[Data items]

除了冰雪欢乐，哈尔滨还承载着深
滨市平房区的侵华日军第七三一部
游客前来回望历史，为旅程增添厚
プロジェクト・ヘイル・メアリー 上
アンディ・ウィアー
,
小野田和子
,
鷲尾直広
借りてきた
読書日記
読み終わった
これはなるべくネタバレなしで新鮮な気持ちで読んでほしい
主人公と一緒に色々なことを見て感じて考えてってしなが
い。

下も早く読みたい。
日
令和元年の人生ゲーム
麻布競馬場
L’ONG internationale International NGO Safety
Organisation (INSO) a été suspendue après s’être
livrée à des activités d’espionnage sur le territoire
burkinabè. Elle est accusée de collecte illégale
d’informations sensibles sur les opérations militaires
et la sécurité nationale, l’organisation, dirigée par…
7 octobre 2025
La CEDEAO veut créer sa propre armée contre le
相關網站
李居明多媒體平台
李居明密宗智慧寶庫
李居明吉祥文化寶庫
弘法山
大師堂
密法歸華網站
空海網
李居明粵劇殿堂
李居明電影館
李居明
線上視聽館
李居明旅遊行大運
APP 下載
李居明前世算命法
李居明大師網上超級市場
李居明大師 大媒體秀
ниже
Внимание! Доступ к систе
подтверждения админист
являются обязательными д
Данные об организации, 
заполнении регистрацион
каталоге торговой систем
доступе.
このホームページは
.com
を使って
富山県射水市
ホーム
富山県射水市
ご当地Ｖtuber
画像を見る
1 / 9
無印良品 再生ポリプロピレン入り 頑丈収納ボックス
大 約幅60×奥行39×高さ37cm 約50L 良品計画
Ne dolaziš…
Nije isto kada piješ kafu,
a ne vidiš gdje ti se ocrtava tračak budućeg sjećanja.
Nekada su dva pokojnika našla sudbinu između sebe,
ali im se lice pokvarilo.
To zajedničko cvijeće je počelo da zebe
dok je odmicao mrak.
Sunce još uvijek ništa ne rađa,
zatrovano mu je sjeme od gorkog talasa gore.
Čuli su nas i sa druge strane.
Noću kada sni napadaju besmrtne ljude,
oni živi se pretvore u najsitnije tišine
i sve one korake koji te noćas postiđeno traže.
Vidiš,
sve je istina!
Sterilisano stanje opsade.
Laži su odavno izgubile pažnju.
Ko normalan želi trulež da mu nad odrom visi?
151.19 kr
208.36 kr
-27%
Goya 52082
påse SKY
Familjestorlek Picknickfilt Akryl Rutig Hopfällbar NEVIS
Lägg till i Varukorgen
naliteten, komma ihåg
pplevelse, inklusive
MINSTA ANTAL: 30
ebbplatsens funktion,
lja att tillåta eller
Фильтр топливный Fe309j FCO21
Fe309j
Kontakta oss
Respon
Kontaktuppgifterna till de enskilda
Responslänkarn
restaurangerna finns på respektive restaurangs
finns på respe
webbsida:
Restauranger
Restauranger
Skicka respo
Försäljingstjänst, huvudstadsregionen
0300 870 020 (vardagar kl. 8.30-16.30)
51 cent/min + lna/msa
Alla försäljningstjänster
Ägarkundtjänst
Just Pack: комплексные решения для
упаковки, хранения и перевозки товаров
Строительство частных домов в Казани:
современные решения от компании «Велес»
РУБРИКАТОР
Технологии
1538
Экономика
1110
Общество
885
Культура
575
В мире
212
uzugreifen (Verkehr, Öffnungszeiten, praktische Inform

Task directions
The data should be written out again in full, exactly as it stands.

Result of this exercise
除了冰雪欢乐，哈尔滨还承载着深
滨市平房区的侵华日军第七三一部
游客前来回望历史，为旅程增添厚
プロジェクト・ヘイル・メアリー 上
アンディ・ウィアー
,
小野田和子
,
鷲尾直広
借りてきた
読書日記
読み終わった
これはなるべくネタバレなしで新鮮な気持ちで読んでほしい
主人公と一緒に色々なことを見て感じて考えてってしなが
い。

下も早く読みたい。
日
令和元年の人生ゲーム
麻布競馬場
L’ONG internationale International NGO Safety
Organisation (INSO) a été suspendue après s’être
livrée à des activités d’espionnage sur le territoire
burkinabè. Elle est accusée de collecte illégale
d’informations sensibles sur les opérations militaires
et la sécurité nationale, l’organisation, dirigée par…
7 octobre 2025
La CEDEAO veut créer sa propre armée contre le
相關網站
李居明多媒體平台
李居明密宗智慧寶庫
李居明吉祥文化寶庫
弘法山
大師堂
密法歸華網站
空海網
李居明粵劇殿堂
李居明電影館
李居明
線上視聽館
李居明旅遊行大運
APP 下載
李居明前世算命法
李居明大師網上超級市場
李居明大師 大媒體秀
ниже
Внимание! Доступ к систе
подтверждения админист
являются обязательными д
Данные об организации, 
заполнении регистрацион
каталоге торговой систем
доступе.
このホームページは
.com
を使って
富山県射水市
ホーム
富山県射水市
ご当地Ｖtuber
画像を見る
1 / 9
無印良品 再生ポリプロピレン入り 頑丈収納ボックス
大 約幅60×奥行39×高さ37cm 約50L 良品計画
Ne dolaziš…
Nije isto kada piješ kafu,
a ne vidiš gdje ti se ocrtava tračak budućeg sjećanja.
Nekada su dva pokojnika našla sudbinu između sebe,
ali im se lice pokvarilo.
To zajedničko cvijeće je počelo da zebe
dok je odmicao mrak.
Sunce još uvijek ništa ne rađa,
zatrovano mu je sjeme od gorkog talasa gore.
Čuli su nas i sa druge strane.
Noću kada sni napadaju besmrtne ljude,
oni živi se pretvore u najsitnije tišine
i sve one korake koji te noćas postiđeno traže.
Vidiš,
sve je istina!
Sterilisano stanje opsade.
Laži su odavno izgubile pažnju.
Ko normalan želi trulež da mu nad odrom visi?
151.19 kr
208.36 kr
-27%
Goya 52082
påse SKY
Familjestorlek Picknickfilt Akryl Rutig Hopfällbar NEVIS
Lägg till i Varukorgen
naliteten, komma ihåg
pplevelse, inklusive
MINSTA ANTAL: 30
ebbplatsens funktion,
lja att tillåta eller
Фильтр топливный Fe309j FCO21
Fe309j
Kontakta oss
Respon
Kontaktuppgifterna till de enskilda
Responslänkarn
restaurangerna finns på respektive restaurangs
finns på respe
webbsida:
Restauranger
Restauranger
Skicka respo
Försäljingstjänst, huvudstadsregionen
0300 870 020 (vardagar kl. 8.30-16.30)
51 cent/min + lna/msa
Alla försäljningstjänster
Ägarkundtjänst
Just Pack: комплексные решения для
упаковки, хранения и перевозки товаров
Строительство частных домов в Казани:
современные решения от компании «Велес»
РУБРИКАТОР
Технологии
1538
Экономика
1110
Общество
885
Культура
575
В мире
212
uzugreifen (Verkehr, Öffnungszeiten, praktische Inform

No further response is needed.